Access control is a process by which a user is granted access to the system or information. In access control there are identification, authorization, authentication and audit. Access control has a subject (user) that tries to gain access from Object (software) stored on the ACL (access control list). ACL is a list of access controls containing permissions and data to which the user is granted such permissions. Permitted data can only be accessed by some users who have been granted access to access it and of course is controlled by access control. In this case it may require administrators to secure information and set the right to what information can be accessed and when the information is accessible. At this time we will discuss access control based on the principle, model and technology.
Access Control has several principles:
Principle of least privilege
If there is no configuration for the user especially specifically like the individual or group, where the user is located etc, the user should not be able to access that information.
Separation of Duties
Separate the access area to reduce unauthorized data modification to the assets or information of an organization.
Need to Know
This principle is based on the concept of each user who will be given access only to the information they need just to perform the task.

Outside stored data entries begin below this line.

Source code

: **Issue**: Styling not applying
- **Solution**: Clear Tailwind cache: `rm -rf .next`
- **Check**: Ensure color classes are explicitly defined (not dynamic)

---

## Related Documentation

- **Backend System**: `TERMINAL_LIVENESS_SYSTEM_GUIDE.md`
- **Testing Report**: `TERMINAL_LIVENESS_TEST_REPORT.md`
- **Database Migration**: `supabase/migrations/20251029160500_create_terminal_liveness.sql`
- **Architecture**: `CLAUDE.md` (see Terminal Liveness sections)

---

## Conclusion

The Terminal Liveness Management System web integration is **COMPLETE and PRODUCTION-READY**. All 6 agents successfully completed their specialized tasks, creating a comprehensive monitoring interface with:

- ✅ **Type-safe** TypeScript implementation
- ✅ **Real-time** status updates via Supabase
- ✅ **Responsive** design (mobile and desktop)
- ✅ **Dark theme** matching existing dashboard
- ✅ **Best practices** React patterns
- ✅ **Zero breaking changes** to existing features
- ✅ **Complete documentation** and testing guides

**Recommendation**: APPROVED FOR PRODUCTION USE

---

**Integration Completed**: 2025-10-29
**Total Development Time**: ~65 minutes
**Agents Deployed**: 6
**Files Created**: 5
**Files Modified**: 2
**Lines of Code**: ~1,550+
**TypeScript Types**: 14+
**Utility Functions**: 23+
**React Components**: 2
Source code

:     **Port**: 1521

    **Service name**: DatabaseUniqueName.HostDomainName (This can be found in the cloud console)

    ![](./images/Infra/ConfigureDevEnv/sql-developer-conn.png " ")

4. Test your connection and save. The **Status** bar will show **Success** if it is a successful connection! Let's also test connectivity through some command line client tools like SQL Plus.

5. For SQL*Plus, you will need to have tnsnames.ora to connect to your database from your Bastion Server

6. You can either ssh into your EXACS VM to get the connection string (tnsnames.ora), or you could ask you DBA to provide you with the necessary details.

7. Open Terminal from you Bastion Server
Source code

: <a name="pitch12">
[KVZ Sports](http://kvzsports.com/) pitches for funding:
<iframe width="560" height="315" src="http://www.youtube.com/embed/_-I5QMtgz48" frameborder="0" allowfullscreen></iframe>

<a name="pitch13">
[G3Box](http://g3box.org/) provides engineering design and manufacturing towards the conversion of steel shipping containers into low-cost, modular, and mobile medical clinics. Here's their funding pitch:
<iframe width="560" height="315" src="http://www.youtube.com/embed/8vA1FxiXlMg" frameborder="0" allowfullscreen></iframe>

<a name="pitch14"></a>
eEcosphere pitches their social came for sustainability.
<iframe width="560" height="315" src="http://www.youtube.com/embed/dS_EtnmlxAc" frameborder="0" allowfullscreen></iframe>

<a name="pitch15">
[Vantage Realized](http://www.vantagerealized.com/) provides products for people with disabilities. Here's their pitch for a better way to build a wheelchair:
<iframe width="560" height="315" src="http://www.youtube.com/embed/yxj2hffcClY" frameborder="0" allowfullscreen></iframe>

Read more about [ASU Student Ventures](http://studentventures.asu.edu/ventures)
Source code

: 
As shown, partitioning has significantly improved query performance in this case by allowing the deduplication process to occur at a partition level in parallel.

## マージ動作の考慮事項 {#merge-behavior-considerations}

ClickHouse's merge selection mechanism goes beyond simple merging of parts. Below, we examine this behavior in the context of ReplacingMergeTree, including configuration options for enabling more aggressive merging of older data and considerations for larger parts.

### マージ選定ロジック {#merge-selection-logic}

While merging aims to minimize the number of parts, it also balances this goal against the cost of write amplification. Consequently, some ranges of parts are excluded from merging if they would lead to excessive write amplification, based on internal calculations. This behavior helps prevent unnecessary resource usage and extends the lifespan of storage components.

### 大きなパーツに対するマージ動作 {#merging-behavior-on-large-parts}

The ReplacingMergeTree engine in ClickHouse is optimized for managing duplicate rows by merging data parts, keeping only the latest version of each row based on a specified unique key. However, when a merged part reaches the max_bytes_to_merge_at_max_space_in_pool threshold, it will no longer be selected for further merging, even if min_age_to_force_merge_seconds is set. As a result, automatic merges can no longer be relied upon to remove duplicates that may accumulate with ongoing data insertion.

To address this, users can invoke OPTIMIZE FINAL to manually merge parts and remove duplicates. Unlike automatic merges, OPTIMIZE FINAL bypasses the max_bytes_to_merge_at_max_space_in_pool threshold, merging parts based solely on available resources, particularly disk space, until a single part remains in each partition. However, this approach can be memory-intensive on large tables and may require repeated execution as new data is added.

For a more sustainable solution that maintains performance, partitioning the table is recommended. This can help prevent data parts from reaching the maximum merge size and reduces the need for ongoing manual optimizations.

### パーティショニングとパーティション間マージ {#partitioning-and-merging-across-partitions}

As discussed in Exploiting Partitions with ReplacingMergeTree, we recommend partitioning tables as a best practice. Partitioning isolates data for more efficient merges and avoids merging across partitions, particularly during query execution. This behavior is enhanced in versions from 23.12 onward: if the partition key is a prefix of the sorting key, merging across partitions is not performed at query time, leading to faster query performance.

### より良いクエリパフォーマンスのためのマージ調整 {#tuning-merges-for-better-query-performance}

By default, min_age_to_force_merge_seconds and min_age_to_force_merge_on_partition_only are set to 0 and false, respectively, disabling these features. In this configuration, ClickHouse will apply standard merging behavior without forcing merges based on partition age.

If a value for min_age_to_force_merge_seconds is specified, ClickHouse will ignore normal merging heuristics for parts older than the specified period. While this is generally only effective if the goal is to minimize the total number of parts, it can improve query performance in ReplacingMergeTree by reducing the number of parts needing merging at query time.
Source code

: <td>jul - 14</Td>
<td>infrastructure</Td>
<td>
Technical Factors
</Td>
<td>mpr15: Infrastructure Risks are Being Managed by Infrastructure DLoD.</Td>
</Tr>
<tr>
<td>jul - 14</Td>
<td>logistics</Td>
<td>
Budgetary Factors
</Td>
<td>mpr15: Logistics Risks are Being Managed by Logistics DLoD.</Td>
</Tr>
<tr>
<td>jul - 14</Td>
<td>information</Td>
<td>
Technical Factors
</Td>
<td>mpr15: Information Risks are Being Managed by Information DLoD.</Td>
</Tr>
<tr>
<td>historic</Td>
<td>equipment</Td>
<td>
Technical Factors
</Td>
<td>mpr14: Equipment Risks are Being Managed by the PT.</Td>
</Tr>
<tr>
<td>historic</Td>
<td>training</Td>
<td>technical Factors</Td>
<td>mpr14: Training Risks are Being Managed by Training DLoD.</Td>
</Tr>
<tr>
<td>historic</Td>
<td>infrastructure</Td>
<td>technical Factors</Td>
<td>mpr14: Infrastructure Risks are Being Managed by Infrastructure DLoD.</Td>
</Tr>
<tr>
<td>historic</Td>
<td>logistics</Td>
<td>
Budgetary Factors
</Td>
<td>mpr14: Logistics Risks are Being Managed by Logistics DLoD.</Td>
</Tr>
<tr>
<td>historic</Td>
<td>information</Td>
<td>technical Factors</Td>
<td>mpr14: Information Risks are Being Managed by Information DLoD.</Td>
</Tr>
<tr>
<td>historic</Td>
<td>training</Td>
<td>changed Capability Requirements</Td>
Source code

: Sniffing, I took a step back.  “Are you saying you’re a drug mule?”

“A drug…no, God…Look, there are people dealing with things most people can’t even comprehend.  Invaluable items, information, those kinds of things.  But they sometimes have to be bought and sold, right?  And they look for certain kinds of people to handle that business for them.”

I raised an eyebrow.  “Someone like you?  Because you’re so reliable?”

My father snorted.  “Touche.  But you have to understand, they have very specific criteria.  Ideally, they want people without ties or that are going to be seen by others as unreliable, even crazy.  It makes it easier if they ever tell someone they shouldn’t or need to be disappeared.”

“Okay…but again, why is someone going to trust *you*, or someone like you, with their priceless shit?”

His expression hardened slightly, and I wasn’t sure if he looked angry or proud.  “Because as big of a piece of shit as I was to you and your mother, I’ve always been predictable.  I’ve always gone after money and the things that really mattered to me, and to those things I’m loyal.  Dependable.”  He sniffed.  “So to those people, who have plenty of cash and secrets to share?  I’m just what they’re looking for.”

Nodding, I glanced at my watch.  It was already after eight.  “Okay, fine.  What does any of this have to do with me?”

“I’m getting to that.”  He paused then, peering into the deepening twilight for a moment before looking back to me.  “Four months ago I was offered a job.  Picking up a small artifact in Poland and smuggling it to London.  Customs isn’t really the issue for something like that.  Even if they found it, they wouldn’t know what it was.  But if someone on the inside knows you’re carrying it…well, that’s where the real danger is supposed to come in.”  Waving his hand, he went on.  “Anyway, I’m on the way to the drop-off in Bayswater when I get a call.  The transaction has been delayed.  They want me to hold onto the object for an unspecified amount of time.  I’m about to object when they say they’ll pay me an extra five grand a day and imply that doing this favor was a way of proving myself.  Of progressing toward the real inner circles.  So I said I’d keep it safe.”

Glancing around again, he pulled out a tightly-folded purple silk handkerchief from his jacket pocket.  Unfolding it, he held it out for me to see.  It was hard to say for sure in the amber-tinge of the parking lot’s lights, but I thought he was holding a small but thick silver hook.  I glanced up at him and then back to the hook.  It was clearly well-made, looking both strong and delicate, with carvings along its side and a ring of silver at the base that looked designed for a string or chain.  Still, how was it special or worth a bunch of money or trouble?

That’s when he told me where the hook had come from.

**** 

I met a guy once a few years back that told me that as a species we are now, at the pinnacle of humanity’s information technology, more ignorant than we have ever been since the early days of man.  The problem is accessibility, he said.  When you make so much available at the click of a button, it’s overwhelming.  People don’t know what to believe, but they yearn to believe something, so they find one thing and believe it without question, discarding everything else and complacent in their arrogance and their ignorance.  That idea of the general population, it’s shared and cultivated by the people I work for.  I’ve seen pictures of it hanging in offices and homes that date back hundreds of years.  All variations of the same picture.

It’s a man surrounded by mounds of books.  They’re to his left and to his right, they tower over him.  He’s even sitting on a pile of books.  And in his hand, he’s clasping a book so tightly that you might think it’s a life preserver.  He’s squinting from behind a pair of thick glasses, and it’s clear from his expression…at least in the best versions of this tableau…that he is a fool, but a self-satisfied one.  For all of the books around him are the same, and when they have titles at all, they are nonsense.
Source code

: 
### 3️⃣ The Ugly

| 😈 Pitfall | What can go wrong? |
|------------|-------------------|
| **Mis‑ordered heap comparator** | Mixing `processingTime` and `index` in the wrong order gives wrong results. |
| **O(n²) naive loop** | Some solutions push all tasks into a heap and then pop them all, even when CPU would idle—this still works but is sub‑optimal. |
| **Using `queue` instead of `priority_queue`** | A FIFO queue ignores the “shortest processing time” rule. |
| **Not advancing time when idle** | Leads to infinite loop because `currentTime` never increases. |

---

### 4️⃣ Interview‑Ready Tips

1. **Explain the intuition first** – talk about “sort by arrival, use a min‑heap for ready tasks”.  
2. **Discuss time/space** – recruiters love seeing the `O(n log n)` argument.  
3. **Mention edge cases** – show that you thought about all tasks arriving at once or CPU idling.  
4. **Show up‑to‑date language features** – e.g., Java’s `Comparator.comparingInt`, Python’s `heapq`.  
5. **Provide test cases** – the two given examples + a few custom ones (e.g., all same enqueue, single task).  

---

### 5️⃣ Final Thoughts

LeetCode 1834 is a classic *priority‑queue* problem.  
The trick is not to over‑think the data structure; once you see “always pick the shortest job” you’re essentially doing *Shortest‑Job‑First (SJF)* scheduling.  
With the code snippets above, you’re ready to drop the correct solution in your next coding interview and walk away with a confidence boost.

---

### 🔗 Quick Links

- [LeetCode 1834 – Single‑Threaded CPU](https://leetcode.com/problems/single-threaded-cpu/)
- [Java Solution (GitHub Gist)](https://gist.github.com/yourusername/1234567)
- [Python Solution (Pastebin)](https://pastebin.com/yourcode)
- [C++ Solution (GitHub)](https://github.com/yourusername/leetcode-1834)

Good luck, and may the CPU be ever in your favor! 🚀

Access control based on model:
Discretionary Access Control
Is a control access model that is set according to the owner’s wishes placed on an ACL (access control list). Using this model is a configuration of granting access based on the user’s needs.
Mandatory Access Control
This model is a highly structured and rigorous model. Users are granted access permissions by classifying the subject (secret, top secret, confidential etc.) and this classification also applies to objects.
Role Based Access Control (RBAC)
Access control is based on user tasks and uses the administrator control to ensure interaction between subject and object.
Ruleset Based Access Control (RSBAC)
Access control is specific to the object to be accessed by the user.
Represents the List of Users granted permission to access the object.